EXCERPTED TEXT ->
Step 2: Negotiate terms and execute documentation

Once the instrument type is selected and lenders are identified, the terms are negotiated and formalized in legal documentation. For a bank loan, this typically includes a loan agreement (or credit agreement) and any related security documents. For a bond, it involves an indenture (the legal contract between the issuer and a trustee who represents bondholders) and an offering memorandum (the disclosure document provided to prospective investors).

Key terms to document and track include:

  • Borrower and lender details
  • Loan amount, currency, and drawdown mechanics
  • Interest rate (fixed or variable, benchmark, margin, reset frequency)
  • Repayment schedule (amortizing, bullet, or a combination)
  • Maturity date and any extension options
  • Financial covenants (leverage, interest coverage, minimum liquidity, etc.)
  • Reporting obligations (frequency, format, and content of compliance certificates)
  • Events of default and cross-default provisions
  • Prepayment terms and any associated fees
  • Security or collateral arrangements

This documentation is the single source of truth for each debt instrument and should be stored centrally where the treasury and finance team can access it.

Set the terms once, from repayment and maturity to day-count convention, and the interest model follows.

SOURCE RECORDS ->
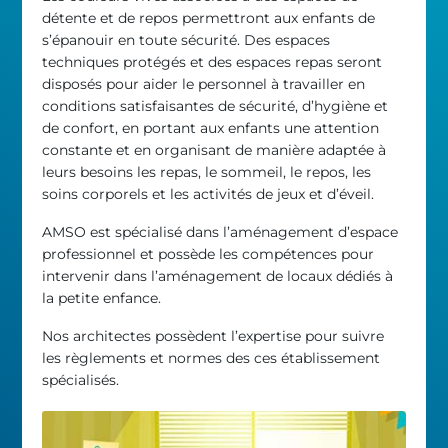
détente et de repos permettront aux enfants de
s’épanouir en toute sécurité. Des espaces
techniques protégés et des espaces repas seront
disposés pour aider le personnel à travailler en
conditions satisfaisantes de sécurité, d’hygiène et
de confort, en portant aux enfants une attention
constante et en organisant de manière adaptée à
leurs besoins les repas, le sommeil, le repos, les
soins corporels et les activités de jeux et d’éveil.
AMSO est spécialisé dans l’aménagement d’espace
professionnel et possède les compétences pour
intervenir dans l’aménagement de locaux dédiés à
la petite enfance.
Nos architectes possèdent l’expertise pour suivre
les règlements et normes des ces établissement
spécialisés.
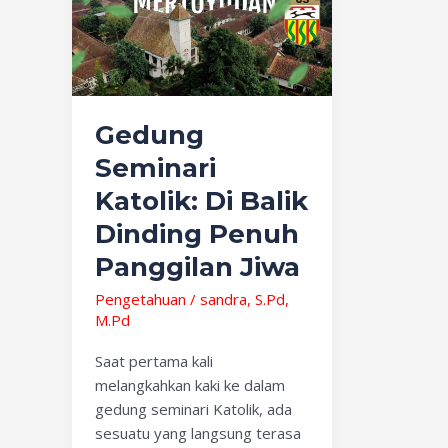
Katolik:
Di
Balik
Dinding
Penuh
Gedung
Panggilan
Jiwa
Seminari
Katolik: Di Balik
Dinding Penuh
Panggilan Jiwa
Pengetahuan
/
sandra, S.Pd,
M.Pd
Saat pertama kali
melangkahkan kaki ke dalam
gedung seminari Katolik, ada
sesuatu yang langsung terasa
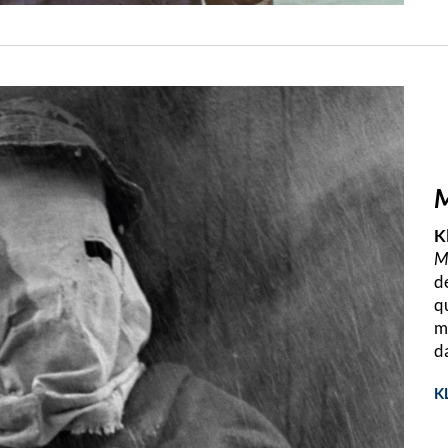
M
K
M
d
q
m
d
K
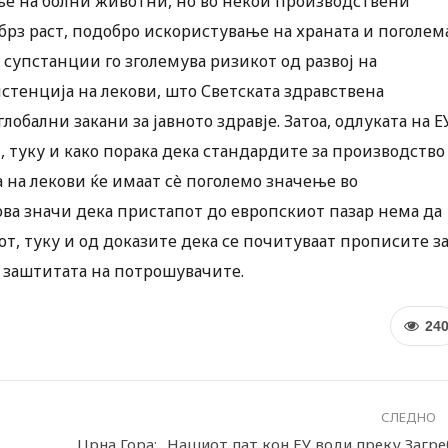
ње на болни животни, но во некои производствени
брз раст, подобро искористување на храната и поголем
супстанции го зголемува ризикот од развој на
тенција на лекови, што Светската здравствена
лобални закани за јавното здравје. Затоа, одлуката на Е
л, туку и како порака дека стандардите за производство
а на лекови ќе имаат сè поголемо значење во
ова значи дека пристапот до европскиот пазар нема да
т, туку и од доказите дека се почитуваат прописите з
и заштитата на потрошувачите.
24
СЛЕДНО
Црна Гора: „Нашиот пат кон ЕУ води преку Загре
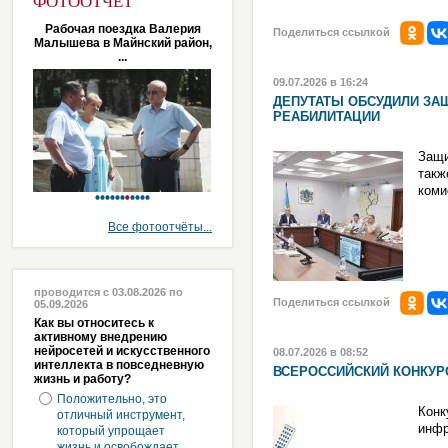
ФОТООТЧЁТ
Рабочая поездка Валерия
Поделиться ссылкой
Малышева в Майнский район,
...
09.07.2026 в 16:24
ДЕПУТАТЫ ОБСУДИЛИ ЗА
РЕАБИЛИТАЦИИ
Защи
такж
коми
Все фотоотчёты...
проводится с 03.08.2026 по
Поделиться ссылкой
05.09.2026
Как вы относитесь к
активному внедрению
нейросетей и искусственного
08.07.2026 в 08:52
интеллекта в повседневную
ВСЕРОССИЙСКИЙ КОНКУР
жизнь и работу?
Положительно, это
Конк
отличный инструмент,
инфр
который упрощает
жизнь и освобождает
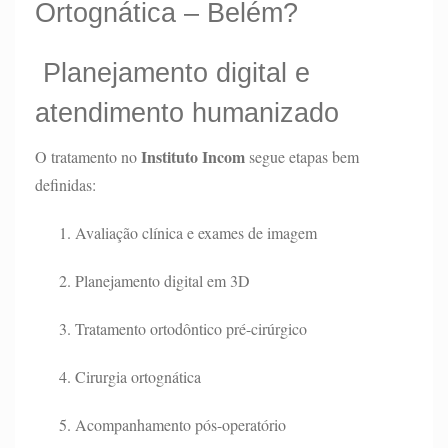
Ortognática – Belém?
Planejamento digital e
atendimento humanizado
Instituto Incom
O tratamento no
segue etapas bem
definidas:
Avaliação clínica e exames de imagem
Planejamento digital em 3D
Tratamento ortodôntico pré-cirúrgico
Cirurgia ortognática
Acompanhamento pós-operatório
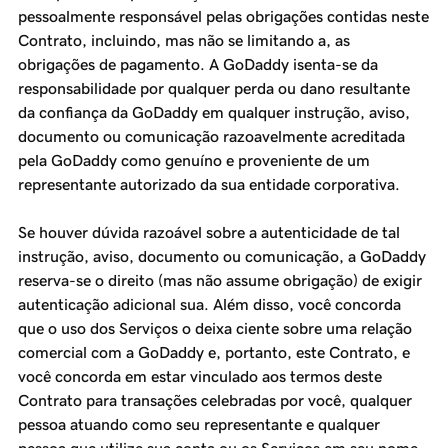
pessoalmente responsável pelas obrigações contidas neste
Contrato, incluindo, mas não se limitando a, as
obrigações de pagamento. A GoDaddy isenta-se da
responsabilidade por qualquer perda ou dano resultante
da confiança da GoDaddy em qualquer instrução, aviso,
documento ou comunicação razoavelmente acreditada
pela GoDaddy como genuíno e proveniente de um
representante autorizado da sua entidade corporativa.
Se houver dúvida razoável sobre a autenticidade de tal
instrução, aviso, documento ou comunicação, a GoDaddy
reserva-se o direito (mas não assume obrigação) de exigir
autenticação adicional sua. Além disso, você concorda
que o uso dos Serviços o deixa ciente sobre uma relação
comercial com a GoDaddy e, portanto, este Contrato, e
você concorda em estar vinculado aos termos deste
Contrato para transações celebradas por você, qualquer
pessoa atuando como seu representante e qualquer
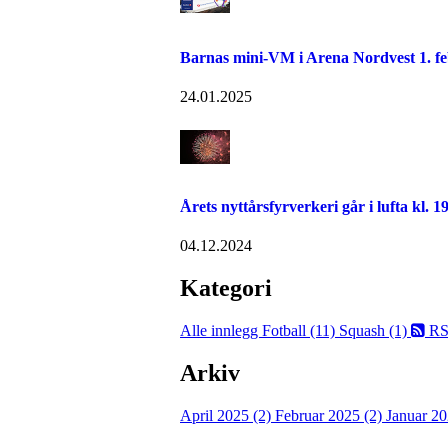
Barnas mini-VM i Arena Nordvest 1. f
24.01.2025
Årets nyttårsfyrverkeri går i lufta kl. 1
04.12.2024
Kategori
Alle innlegg
Fotball (11)
Squash (1)
RS
Arkiv
April 2025 (2)
Februar 2025 (2)
Januar 20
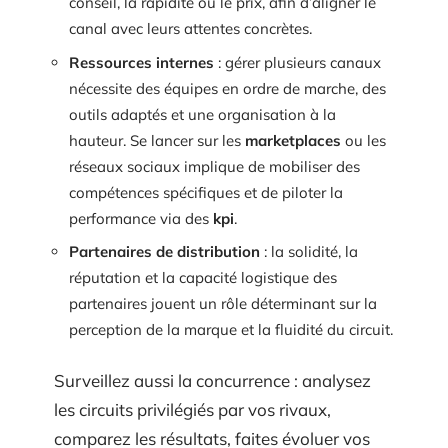
conseil, la rapidité ou le prix, afin d’aligner le
canal avec leurs attentes concrètes.
Ressources internes
: gérer plusieurs canaux
nécessite des équipes en ordre de marche, des
outils adaptés et une organisation à la
hauteur. Se lancer sur les
marketplaces
ou les
réseaux sociaux implique de mobiliser des
compétences spécifiques et de piloter la
performance via des
kpi
.
Partenaires de distribution
: la solidité, la
réputation et la capacité logistique des
partenaires jouent un rôle déterminant sur la
perception de la marque et la fluidité du circuit.
Surveillez aussi la concurrence : analysez
les circuits privilégiés par vos rivaux,
comparez les résultats, faites évoluer vos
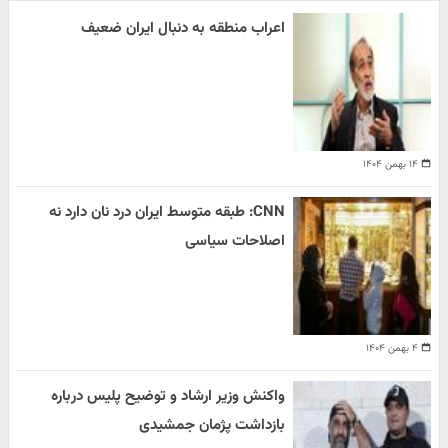
اعراب منطقه به دنبال ایران ضعیف
۱۴ بهمن ۱۴۰۴
CNN: طبقه متوسط ایران درد نان دارد نه
اصلاحات سیاسی
۴ بهمن ۱۴۰۴
واکنش وزیر ارشاد و توضیح پلیس درباره
بازداشت پژمان جمشیدی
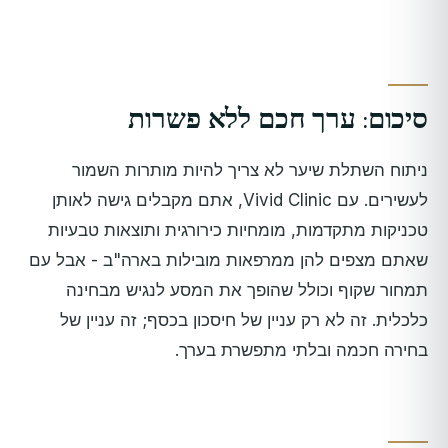
סיכום: ערך חכם ללא פשרות
ניתוח השתלת שיער לא צריך להיות מותרות השמור
לעשירים. עם Vivid Clinic, אתם מקבלים גישה לאותן
טכניקות מתקדמות, מומחיות כירורגית ותוצאות טבעיות
שאתם מצפים להן ממרפאות מובילות בארה"ב - אבל עם
תמחור שקוף וכולל שהופך את המסע לנגיש מבחינה
כלכלית. זה לא רק עניין של חיסכון בכסף; זה עניין של
בחירה חכמה ובלתי מתפשרת בערך.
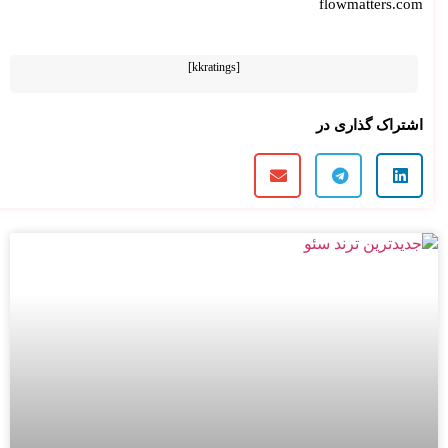
flowmatters.com
[kkratings]
اشتراک گذاری در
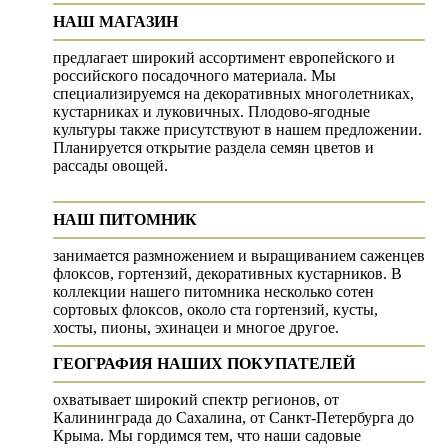
НАШ МАГАЗИН
предлагает широкий ассортимент европейского и
российского посадочного материала. Мы
специализируемся на декоративных многолетниках,
кустарниках и луковичных. Плодово-ягодные
культуры также присутствуют в нашем предложении.
Планируется открытие раздела семян цветов и
рассады овощей.
НАШ ПИТОМНИК
занимается размножением и выращиванием саженцев
флоксов, гортензий, декоративных кустарников. В
коллекции нашего питомника несколько сотен
сортовых флоксов, около ста гортензий, кусты,
хосты, пионы, эхинацеи и многое другое.
ГЕОГРАФИЯ НАШИХ ПОКУПАТЕЛЕЙ
охватывает широкий спектр регионов, от
Калининграда до Сахалина, от Санкт-Петербурга до
Крыма. Мы гордимся тем, что наши садовые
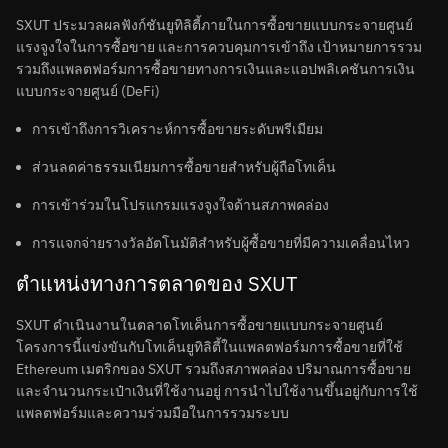
SXUT ประมวลผลฟังก์ชันยูทิลิตี้ภายในการซื้อขายแบบกระจายศูนย์
แรงจูงใจในการซื้อขาย และการควบคุมการเข้าถึง เป้าหมายการรวม
รวมถึงแพลตฟอร์มการซื้อขายทางการเงินและแอปพลิเคชันการเงิน
แบบกระจายศูนย์ (DeFi)
การเข้าถึงการวิเคราะห์การซื้อขายระดับพรีเมียม
ส่วนลดค่าธรรมเนียมการซื้อขายสำหรับผู้ถือโทเค็น
การเข้าร่วมในโปรแกรมแรงจูงใจด้านสภาพคล่อง
การแจกจ่ายรางวัลอัตโนมัติสำหรับผู้ซื้อขายที่มีความเคลื่อนไหว
ตำแหน่งทางการตลาดของ SXUT
SXUT ดำเนินงานในตลาดโทเค็นการซื้อขายแบบกระจายศูนย์
โครงการนี้แข่งขันกับโทเค็นยูทิลิตี้ในแพลตฟอร์มการซื้อขายที่ใช้
Ethereum เมตริกของ SXUT รวมถึงสภาพคล่อง ปริมาณการซื้อขาย
และจำนวนกระเป๋าเงินที่ใช้งานอยู่ การนำไปใช้งานขึ้นอยู่กับการใช้
แพลตฟอร์มและความร่วมมือในการรวมระบบ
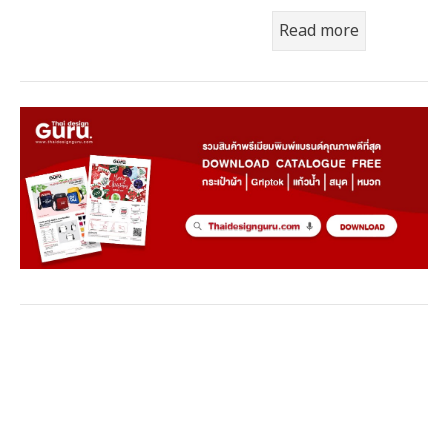
Read more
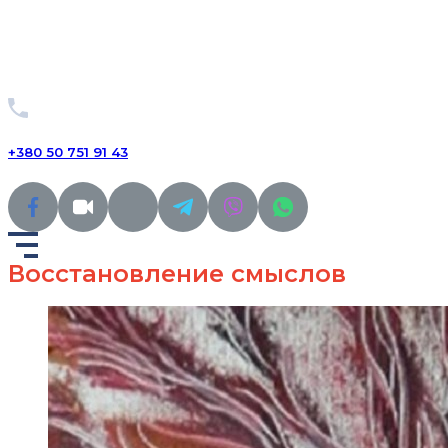
+380 50 751 91 43
Восстановление смыслов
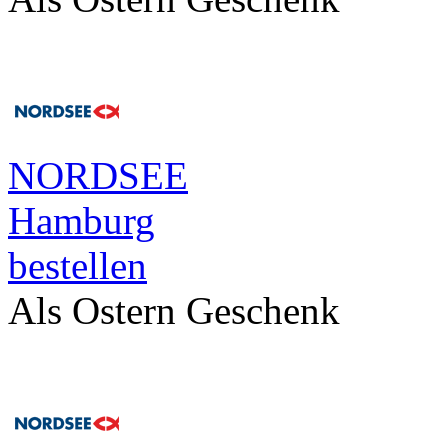
NORDSEE
Hamburg
bestellen
Als Ostern Geschenk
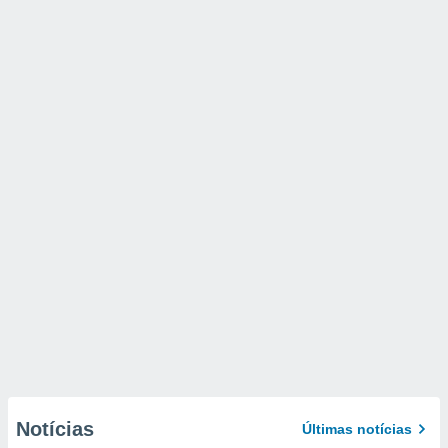
Notícias
Últimas notícias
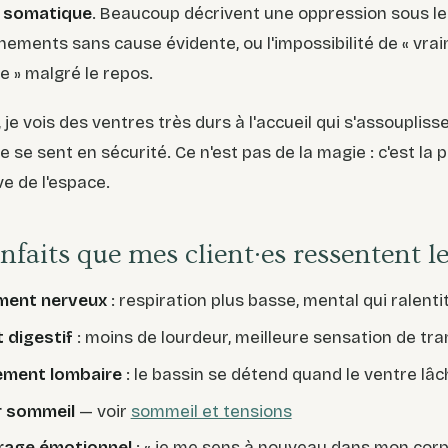
e
somatique
. Beaucoup décrivent une oppression sous le
nements sans cause évidente, ou l'impossibilité de « vra
se » malgré le repos.
 je vois des ventres très durs à l'accueil qui s'assouplis
e se sent en sécurité. Ce n'est pas de la magie : c'est la 
ve de l'espace.
nfaits que mes client·es ressentent l
ment nerveux
: respiration plus basse, mental qui ralenti
 digestif
: moins de lourdeur, meilleure sensation de tra
ement lombaire
: le bassin se détend quand le ventre lâc
r sommeil
— voir
sommeil et tensions
rage émotionnel
: « je me sens à nouveau dans mon corp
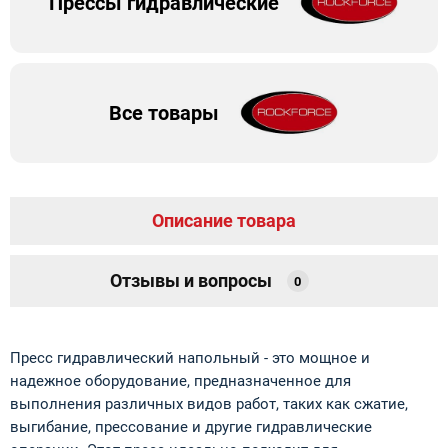
Прессы гидравлические
Все товары
Описание товара
Отзывы и вопросы
0
Пресс гидравлический напольный - это мощное и
надежное оборудование, предназначенное для
выполнения различных видов работ, таких как сжатие,
выгибание, прессование и другие гидравлические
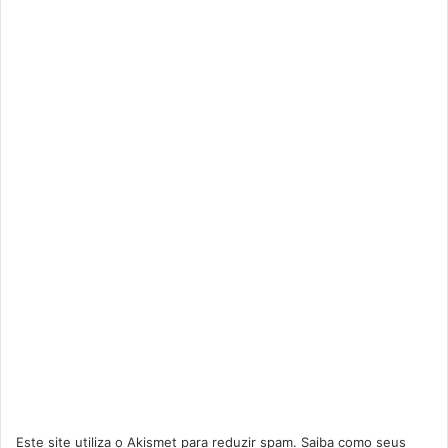
Este site utiliza o Akismet para reduzir spam.
Saiba como seus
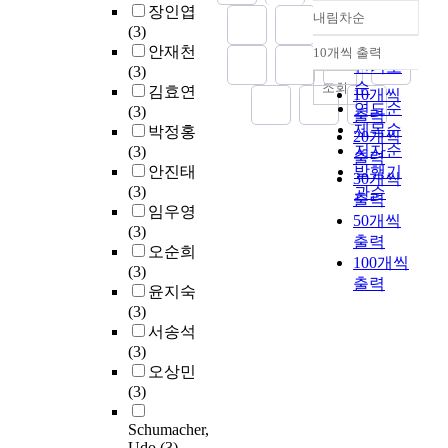
장인엽
내림차순
정확도
(3)
순
안재천
10개씩 출력
내림차순
인기도
(3)
순
조회
김효연
10개씩
연도순
(3)
출력
제목순
박정홍
20개씩
저자순
(3)
출력
안진태
발행기
30개씩
(3)
관순
출력
임우영
50개씩
(3)
출력
오순희
100개씩
(3)
출력
윤지숙
(3)
서송석
(3)
오상민
(3)
Schumacher,
Udo
(3)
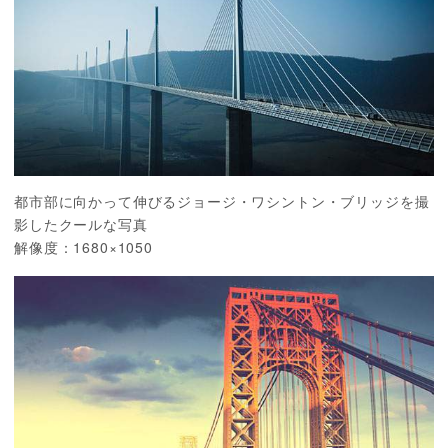
都市部に向かって伸びるジョージ・ワシントン・ブリッジを撮
影したクールな写真
解像度：1680×1050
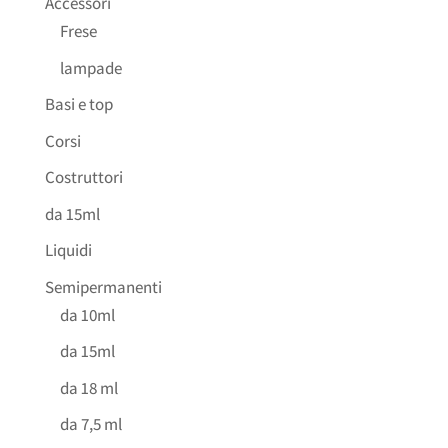
Accessori
Frese
lampade
Basi e top
Corsi
Costruttori
da 15ml
Liquidi
Semipermanenti
da 10ml
da 15ml
da 18 ml
da 7,5 ml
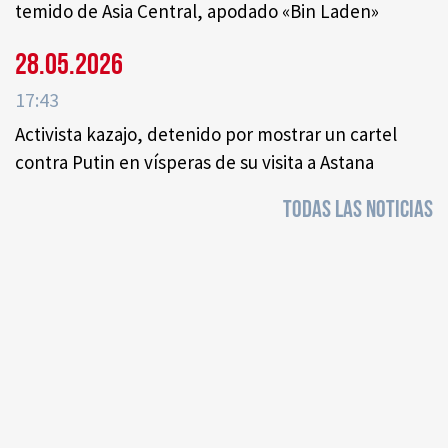
temido de Asia Central, apodado «Bin Laden»
28.05.2026
17:43
Activista kazajo, detenido por mostrar un cartel
contra Putin en vísperas de su visita a Astana
TODAS LAS NOTICIAS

USING THE INFORMATION ->
1. Answer these about the debt documentation excerpt:
(a) For a bond, what is the name of the legal contract between the issuer and a trustee representing bondholders?
(b) Where should the documentation for each debt instrument be stored?
(c) What three forms can a repayment schedule take?
2. Please echo the entries from the line with "flowmatters.com" to the line with "dans mon corp", leaving out the pictures.
The debt documentation excerpt and the entries are unrelated to each other.

SOLUTIONS BELOW ->
1.
(a) An indenture.
(b) Centrally, where the treasury and finance team can access it.
(c) Amortizing, bullet, or a combination.

2.
flowmatters.com
[kkratings]
اشتراک گذاری در
НАШ МАГАЗИН
предлагает широкий ассортимент европейского и
российского посадочного материала. Мы
специализируемся на декоративных многолетниках,
кустарниках и луковичных. Плодово-ягодные
культуры также присутствуют в нашем предложении.
Планируется открытие раздела семян цветов и
рассады овощей.
НАШ ПИТОМНИК
занимается размножением и выращиванием саженцев
флоксов, гортензий, декоративных кустарников. В
коллекции нашего питомника несколько сотен
сортовых флоксов, около ста гортензий, кусты,
хосты, пионы, эхинацеи и многое другое.
ГЕОГРАФИЯ НАШИХ ПОКУПАТЕЛЕЙ
охватывает широкий спектр регионов, от
Калининграда до Сахалина, от Санкт-Петербурга до
Крыма. Мы гордимся тем, что наши садовые
SXUT ประมวลผลฟังก์ชันยูทิลิตี้ภายในการซื้อขายแบบกระจายศูนย์
แรงจูงใจในการซื้อขาย และการควบคุมการเข้าถึง เป้าหมายการรวม
รวมถึงแพลตฟอร์มการซื้อขายทางการเงินและแอปพลิเคชันการเงิน
แบบกระจายศูนย์ (DeFi)
การเข้าถึงการวิเคราะห์การซื้อขายระดับพรีเมียม
ส่วนลดค่าธรรมเนียมการซื้อขายสำหรับผู้ถือโทเค็น
การเข้าร่วมในโปรแกรมแรงจูงใจด้านสภาพคล่อง
การแจกจ่ายรางวัลอัตโนมัติสำหรับผู้ซื้อขายที่มีความเคลื่อนไหว
ตำแหน่งทางการตลาดของ SXUT
SXUT ดำเนินงานในตลาดโทเค็นการซื้อขายแบบกระจายศูนย์
โครงการนี้แข่งขันกับโทเค็นยูทิลิตี้ในแพลตฟอร์มการซื้อขายที่ใช้
Ethereum เมตริกของ SXUT รวมถึงสภาพคล่อง ปริมาณการซื้อขาย
และจำนวนกระเป๋าเงินที่ใช้งานอยู่ การนำไปใช้งานขึ้นอยู่กับการใช้
แพลตฟอร์มและความร่วมมือในการรวมระบบ
Read more
+380 50 751 91 43
Восстановление смыслов
NORDSEE
Hamburg
bestellen
Als Ostern Geschenk
Notícias
Últimas notícias
e
somatique
. Beaucoup décrivent une oppression sous le
nements sans cause évidente, ou l'impossibilité de « vra
se » malgré le repos.
 je vois des ventres très durs à l'accueil qui s'assouplis
e se sent en sécurité. Ce n'est pas de la magie : c'est la 
ve de l'espace.
nfaits que mes client·es ressentent l
ment nerveux
: respiration plus basse, mental qui ralenti
 digestif
: moins de lourdeur, meilleure sensation de tra
ement lombaire
: le bassin se détend quand le ventre lâc
r sommeil
— voir
sommeil et tensions
rage émotionnel
: « je me sens à nouveau dans mon corp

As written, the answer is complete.